I interviewed at USC -- and with other, nonacademic practices -- and realized that my desires to continue practicing obstetrical care and to teach and interact with medical students and residents were virtually impossible in a nonacademic setting. I had always enjoyed teaching, but I never thought it would pay my salary.
I’ve been at USC for a little more than a year, and I am really enjoying myself. As a faculty member I am able to continue practicing full scope family medicine and remain on the cutting edge of new therapies, interventions and technology. This is one of the reasons I chose academic medicine instead of private practice.
The residents keep me on my toes and up-to-date with their questions and presentations about what they are learning. They help me remain evidence-based and energetic. They remind me of the youthful curiosity and intrigue that one faces when dealing with a difficult patient or engaging a community. The medical students are comparable, but they ask the real tough questions -- questions that remind me of pathophysiology and those that prove gross anatomy labs were really important.
I work full-time in a salaried position. My time is split between clinical and teaching responsibilities, with about 20 percent each going to direct patient care, supervision of residents and research.
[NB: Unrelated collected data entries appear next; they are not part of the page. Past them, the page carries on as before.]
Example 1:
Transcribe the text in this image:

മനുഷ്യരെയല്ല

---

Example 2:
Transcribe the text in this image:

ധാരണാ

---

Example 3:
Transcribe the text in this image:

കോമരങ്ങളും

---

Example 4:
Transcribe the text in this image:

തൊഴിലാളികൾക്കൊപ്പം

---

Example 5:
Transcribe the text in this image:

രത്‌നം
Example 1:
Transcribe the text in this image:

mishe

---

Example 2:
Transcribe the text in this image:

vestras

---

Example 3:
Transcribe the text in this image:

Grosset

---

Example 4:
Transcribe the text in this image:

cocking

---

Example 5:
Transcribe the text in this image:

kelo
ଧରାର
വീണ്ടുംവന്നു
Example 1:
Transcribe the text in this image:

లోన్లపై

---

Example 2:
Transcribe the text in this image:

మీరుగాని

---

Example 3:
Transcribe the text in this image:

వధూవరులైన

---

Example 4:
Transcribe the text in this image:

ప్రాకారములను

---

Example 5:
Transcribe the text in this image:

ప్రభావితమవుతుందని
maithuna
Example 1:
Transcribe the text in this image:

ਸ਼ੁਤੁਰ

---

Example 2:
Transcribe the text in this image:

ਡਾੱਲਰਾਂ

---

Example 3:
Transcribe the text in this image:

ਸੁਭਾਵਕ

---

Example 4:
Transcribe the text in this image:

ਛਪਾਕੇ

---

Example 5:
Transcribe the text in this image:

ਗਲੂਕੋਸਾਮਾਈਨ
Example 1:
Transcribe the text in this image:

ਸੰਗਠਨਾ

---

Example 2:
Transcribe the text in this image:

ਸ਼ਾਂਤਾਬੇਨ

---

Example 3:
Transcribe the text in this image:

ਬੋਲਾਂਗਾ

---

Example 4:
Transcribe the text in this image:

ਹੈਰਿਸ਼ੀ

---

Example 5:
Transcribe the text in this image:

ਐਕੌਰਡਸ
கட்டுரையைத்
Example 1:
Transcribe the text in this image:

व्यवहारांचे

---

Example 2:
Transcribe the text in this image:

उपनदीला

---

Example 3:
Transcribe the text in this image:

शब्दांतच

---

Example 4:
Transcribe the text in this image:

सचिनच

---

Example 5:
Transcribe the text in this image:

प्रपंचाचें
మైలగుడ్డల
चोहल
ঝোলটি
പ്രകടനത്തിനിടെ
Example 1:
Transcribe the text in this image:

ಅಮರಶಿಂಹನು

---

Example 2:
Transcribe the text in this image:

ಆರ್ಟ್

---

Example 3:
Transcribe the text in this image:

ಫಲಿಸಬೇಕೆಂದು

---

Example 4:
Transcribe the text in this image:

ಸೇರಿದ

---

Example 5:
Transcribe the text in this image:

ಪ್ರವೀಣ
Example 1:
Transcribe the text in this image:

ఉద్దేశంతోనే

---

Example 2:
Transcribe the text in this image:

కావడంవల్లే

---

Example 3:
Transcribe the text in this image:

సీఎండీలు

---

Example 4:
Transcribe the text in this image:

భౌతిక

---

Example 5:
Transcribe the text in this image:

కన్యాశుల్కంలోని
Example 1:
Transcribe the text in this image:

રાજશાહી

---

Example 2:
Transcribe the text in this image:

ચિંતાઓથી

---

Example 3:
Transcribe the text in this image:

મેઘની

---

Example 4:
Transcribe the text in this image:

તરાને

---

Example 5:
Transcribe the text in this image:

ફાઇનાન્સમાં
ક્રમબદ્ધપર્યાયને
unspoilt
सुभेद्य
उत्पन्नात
I also use research time to become a better teacher by working on lectures and other administrative duties, which includes an obesity project I lead. The remaining time I get to practice one of my first loves -- delivering babies.
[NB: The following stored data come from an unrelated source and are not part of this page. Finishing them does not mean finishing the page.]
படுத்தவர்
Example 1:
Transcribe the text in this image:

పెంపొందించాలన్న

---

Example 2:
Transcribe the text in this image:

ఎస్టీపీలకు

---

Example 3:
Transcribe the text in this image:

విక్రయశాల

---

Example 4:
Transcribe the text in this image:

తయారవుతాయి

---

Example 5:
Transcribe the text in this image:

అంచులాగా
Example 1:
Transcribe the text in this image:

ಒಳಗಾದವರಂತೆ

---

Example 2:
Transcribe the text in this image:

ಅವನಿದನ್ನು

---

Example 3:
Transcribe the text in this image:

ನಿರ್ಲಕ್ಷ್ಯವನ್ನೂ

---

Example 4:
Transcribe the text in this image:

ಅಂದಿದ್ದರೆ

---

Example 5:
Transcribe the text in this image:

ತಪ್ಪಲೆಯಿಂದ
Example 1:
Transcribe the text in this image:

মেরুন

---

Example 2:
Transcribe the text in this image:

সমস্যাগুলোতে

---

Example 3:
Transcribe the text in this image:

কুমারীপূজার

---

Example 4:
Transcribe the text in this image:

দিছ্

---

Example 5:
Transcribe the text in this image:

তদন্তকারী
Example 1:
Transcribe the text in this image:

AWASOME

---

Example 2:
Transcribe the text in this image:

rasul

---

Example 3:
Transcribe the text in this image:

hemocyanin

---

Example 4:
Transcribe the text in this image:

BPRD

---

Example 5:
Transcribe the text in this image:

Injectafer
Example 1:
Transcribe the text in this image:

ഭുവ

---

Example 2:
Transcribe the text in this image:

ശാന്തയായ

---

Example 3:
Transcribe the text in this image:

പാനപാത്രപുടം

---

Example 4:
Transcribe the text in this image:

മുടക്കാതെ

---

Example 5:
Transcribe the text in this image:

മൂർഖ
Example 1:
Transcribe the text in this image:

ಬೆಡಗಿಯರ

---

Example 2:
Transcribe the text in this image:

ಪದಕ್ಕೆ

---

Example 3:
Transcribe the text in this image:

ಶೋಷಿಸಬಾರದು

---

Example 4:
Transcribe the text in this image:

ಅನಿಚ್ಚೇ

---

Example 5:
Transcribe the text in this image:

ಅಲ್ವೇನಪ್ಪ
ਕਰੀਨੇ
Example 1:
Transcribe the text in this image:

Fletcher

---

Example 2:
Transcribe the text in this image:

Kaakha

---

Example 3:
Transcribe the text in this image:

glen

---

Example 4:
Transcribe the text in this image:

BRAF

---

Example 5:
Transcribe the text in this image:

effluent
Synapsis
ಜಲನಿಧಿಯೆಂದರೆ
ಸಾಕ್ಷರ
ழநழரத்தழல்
Aside from the residents and students, being faculty has enriched my life through the mentorship and wisdom I've received from more experienced faculty. As I'm still fresh out of residency, it's comforting to know that I can ask a physician with 20 years of experience how he or she would manage a problem. It’s also comforting being able to ask them questions like "Is it OK if I'm still figuring out what I want to be when I grow up?"
Being faculty is much more rewarding than I ever expected.Although I may not have the answer to what I’ll be doing in 20 years, I believe God designed this position for me for this time in my life. I've found a community of those who need guidance and those who guide. I've found a balance and an opportunity to remain true to myself as a family physician -- caring for everyone in every stage of life. Side note: The pay isn't bad either!
As faculty, I found what I was looking for -- my dream job; maybe you will too. Who gets that straight out of residency?
Meshia Waleh, M.D., is an assistant professor of family and preventive medicine at the University of South Carolina School Of Medicine.